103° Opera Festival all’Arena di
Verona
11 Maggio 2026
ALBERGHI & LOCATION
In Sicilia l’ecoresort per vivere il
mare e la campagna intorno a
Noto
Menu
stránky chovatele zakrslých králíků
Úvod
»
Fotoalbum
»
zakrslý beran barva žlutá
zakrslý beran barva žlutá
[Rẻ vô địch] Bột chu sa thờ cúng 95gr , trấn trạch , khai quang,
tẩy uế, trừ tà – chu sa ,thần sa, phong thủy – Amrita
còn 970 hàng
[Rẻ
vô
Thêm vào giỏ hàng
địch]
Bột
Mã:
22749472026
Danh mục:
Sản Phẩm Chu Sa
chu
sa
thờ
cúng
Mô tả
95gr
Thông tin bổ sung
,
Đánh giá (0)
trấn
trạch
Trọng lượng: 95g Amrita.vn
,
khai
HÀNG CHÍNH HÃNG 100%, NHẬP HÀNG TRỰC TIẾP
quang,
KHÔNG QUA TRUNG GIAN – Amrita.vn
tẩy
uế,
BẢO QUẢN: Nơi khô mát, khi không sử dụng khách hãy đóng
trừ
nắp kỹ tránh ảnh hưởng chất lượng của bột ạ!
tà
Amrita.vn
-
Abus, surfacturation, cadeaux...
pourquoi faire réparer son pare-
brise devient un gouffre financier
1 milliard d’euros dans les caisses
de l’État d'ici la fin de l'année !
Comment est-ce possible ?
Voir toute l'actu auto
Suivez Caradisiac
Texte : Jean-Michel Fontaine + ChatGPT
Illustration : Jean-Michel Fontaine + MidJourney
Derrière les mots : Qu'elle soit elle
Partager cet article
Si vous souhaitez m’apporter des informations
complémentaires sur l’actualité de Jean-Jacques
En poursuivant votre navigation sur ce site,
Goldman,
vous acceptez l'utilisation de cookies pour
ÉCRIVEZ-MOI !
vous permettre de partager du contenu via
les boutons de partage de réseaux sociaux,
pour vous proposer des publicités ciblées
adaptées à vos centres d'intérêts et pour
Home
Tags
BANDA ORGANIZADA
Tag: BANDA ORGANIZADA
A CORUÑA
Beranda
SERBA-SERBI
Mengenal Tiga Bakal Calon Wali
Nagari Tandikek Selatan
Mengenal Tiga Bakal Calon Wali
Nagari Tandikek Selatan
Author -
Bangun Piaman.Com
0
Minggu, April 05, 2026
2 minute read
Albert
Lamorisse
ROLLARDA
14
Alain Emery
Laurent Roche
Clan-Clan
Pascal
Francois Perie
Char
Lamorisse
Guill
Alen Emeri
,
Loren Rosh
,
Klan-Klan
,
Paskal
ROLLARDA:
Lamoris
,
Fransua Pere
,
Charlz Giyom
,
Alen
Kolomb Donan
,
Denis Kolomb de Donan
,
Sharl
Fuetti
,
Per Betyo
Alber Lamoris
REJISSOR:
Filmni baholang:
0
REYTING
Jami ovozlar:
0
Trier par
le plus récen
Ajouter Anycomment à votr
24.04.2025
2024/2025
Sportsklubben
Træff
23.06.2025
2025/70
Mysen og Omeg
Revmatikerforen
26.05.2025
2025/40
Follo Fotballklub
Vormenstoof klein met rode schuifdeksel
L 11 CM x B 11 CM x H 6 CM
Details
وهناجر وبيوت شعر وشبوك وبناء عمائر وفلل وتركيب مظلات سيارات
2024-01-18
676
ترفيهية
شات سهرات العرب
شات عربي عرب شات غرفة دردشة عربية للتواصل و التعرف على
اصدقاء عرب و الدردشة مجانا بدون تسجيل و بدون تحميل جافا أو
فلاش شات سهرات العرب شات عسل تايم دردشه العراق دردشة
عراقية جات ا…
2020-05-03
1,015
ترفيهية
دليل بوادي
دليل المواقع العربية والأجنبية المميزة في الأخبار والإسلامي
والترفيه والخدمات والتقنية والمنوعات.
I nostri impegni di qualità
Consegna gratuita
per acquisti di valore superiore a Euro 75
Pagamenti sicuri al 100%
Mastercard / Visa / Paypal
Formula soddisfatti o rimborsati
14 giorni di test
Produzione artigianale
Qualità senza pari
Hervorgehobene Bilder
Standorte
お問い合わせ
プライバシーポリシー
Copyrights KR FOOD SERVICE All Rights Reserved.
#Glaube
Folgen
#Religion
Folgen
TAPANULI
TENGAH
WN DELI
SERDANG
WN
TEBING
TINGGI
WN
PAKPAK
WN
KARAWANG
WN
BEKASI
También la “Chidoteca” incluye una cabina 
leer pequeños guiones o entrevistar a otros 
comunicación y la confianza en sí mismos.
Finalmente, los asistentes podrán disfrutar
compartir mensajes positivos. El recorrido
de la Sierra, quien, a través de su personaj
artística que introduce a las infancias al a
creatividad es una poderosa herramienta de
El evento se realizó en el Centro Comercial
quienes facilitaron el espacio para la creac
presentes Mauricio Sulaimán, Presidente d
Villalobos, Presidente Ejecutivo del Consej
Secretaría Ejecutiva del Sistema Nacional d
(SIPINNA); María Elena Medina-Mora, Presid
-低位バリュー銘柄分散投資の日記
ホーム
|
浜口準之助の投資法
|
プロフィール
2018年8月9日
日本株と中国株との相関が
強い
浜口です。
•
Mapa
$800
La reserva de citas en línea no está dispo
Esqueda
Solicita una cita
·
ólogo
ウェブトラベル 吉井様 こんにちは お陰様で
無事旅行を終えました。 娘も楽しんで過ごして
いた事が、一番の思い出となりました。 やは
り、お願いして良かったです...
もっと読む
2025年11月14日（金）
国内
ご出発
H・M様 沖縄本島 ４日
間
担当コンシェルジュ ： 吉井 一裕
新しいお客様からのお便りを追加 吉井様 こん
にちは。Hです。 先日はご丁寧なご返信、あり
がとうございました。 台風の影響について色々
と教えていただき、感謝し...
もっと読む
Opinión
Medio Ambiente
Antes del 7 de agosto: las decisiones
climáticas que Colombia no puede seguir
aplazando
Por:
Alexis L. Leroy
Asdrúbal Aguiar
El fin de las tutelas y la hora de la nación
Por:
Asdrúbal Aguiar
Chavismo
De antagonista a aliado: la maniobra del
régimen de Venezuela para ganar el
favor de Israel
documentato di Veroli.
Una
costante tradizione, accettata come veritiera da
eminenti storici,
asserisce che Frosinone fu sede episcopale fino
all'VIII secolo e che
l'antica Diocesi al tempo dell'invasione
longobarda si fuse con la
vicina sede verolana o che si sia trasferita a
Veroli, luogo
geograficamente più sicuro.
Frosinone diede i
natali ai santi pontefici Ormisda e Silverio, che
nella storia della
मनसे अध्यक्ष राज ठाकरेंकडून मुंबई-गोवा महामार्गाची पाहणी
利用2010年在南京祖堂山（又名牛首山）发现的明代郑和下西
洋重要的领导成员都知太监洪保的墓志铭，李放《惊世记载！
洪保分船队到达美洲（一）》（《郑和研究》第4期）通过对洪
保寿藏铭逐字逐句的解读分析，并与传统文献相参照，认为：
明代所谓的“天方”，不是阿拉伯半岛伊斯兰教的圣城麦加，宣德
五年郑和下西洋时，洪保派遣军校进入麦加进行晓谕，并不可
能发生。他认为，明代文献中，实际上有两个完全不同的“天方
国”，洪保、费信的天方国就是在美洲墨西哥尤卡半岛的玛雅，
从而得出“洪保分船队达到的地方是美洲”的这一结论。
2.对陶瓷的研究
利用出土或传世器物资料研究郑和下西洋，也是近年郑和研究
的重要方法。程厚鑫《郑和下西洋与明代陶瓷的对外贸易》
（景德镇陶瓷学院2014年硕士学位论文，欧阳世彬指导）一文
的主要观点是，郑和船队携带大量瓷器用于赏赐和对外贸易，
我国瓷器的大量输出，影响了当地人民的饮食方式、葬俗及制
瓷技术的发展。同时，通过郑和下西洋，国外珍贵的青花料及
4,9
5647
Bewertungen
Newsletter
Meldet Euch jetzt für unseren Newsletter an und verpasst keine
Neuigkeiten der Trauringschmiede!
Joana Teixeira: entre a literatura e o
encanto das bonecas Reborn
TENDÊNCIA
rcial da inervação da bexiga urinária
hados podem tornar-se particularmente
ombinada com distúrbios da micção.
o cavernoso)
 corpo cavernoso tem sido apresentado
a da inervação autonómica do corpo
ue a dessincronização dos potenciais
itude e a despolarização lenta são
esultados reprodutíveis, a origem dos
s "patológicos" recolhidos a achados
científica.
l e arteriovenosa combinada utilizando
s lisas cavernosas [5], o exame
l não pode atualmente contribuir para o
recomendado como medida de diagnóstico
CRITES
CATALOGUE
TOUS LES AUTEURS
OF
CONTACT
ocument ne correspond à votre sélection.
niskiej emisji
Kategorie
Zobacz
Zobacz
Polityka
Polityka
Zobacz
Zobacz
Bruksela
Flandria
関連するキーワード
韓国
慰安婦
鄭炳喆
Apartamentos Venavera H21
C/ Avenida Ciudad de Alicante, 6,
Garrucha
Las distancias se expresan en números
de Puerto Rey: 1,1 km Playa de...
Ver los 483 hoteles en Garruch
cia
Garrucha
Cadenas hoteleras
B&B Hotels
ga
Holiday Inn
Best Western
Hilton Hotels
********
● **EXERCISE REQUIREMENTS**: Copy out the lines exactly, everything from the first one down to the line containing "le plus récen", with both ends included.

● **OUTPUT BELOW**:
103° Opera Festival all’Arena di
Verona
11 Maggio 2026
ALBERGHI & LOCATION
In Sicilia l’ecoresort per vivere il
mare e la campagna intorno a
Noto
Menu
stránky chovatele zakrslých králíků
Úvod
»
Fotoalbum
»
zakrslý beran barva žlutá
zakrslý beran barva žlutá
[Rẻ vô địch] Bột chu sa thờ cúng 95gr , trấn trạch , khai quang,
tẩy uế, trừ tà – chu sa ,thần sa, phong thủy – Amrita
còn 970 hàng
[Rẻ
vô
Thêm vào giỏ hàng
địch]
Bột
Mã:
22749472026
Danh mục:
Sản Phẩm Chu Sa
chu
sa
thờ
cúng
Mô tả
95gr
Thông tin bổ sung
,
Đánh giá (0)
trấn
trạch
Trọng lượng: 95g Amrita.vn
,
khai
HÀNG CHÍNH HÃNG 100%, NHẬP HÀNG TRỰC TIẾP
quang,
KHÔNG QUA TRUNG GIAN – Amrita.vn
tẩy
uế,
BẢO QUẢN: Nơi khô mát, khi không sử dụng khách hãy đóng
trừ
nắp kỹ tránh ảnh hưởng chất lượng của bột ạ!
tà
Amrita.vn
-
Abus, surfacturation, cadeaux...
pourquoi faire réparer son pare-
brise devient un gouffre financier
1 milliard d’euros dans les caisses
de l’État d'ici la fin de l'année !
Comment est-ce possible ?
Voir toute l'actu auto
Suivez Caradisiac
Texte : Jean-Michel Fontaine + ChatGPT
Illustration : Jean-Michel Fontaine + MidJourney
Derrière les mots : Qu'elle soit elle
Partager cet article
Si vous souhaitez m’apporter des informations
complémentaires sur l’actualité de Jean-Jacques
En poursuivant votre navigation sur ce site,
Goldman,
vous acceptez l'utilisation de cookies pour
ÉCRIVEZ-MOI !
vous permettre de partager du contenu via
les boutons de partage de réseaux sociaux,
pour vous proposer des publicités ciblées
adaptées à vos centres d'intérêts et pour
Home
Tags
BANDA ORGANIZADA
Tag: BANDA ORGANIZADA
A CORUÑA
Beranda
SERBA-SERBI
Mengenal Tiga Bakal Calon Wali
Nagari Tandikek Selatan
Mengenal Tiga Bakal Calon Wali
Nagari Tandikek Selatan
Author -
Bangun Piaman.Com
0
Minggu, April 05, 2026
2 minute read
Albert
Lamorisse
ROLLARDA
14
Alain Emery
Laurent Roche
Clan-Clan
Pascal
Francois Perie
Char
Lamorisse
Guill
Alen Emeri
,
Loren Rosh
,
Klan-Klan
,
Paskal
ROLLARDA:
Lamoris
,
Fransua Pere
,
Charlz Giyom
,
Alen
Kolomb Donan
,
Denis Kolomb de Donan
,
Sharl
Fuetti
,
Per Betyo
Alber Lamoris
REJISSOR:
Filmni baholang:
0
REYTING
Jami ovozlar:
0
Trier par
le plus récen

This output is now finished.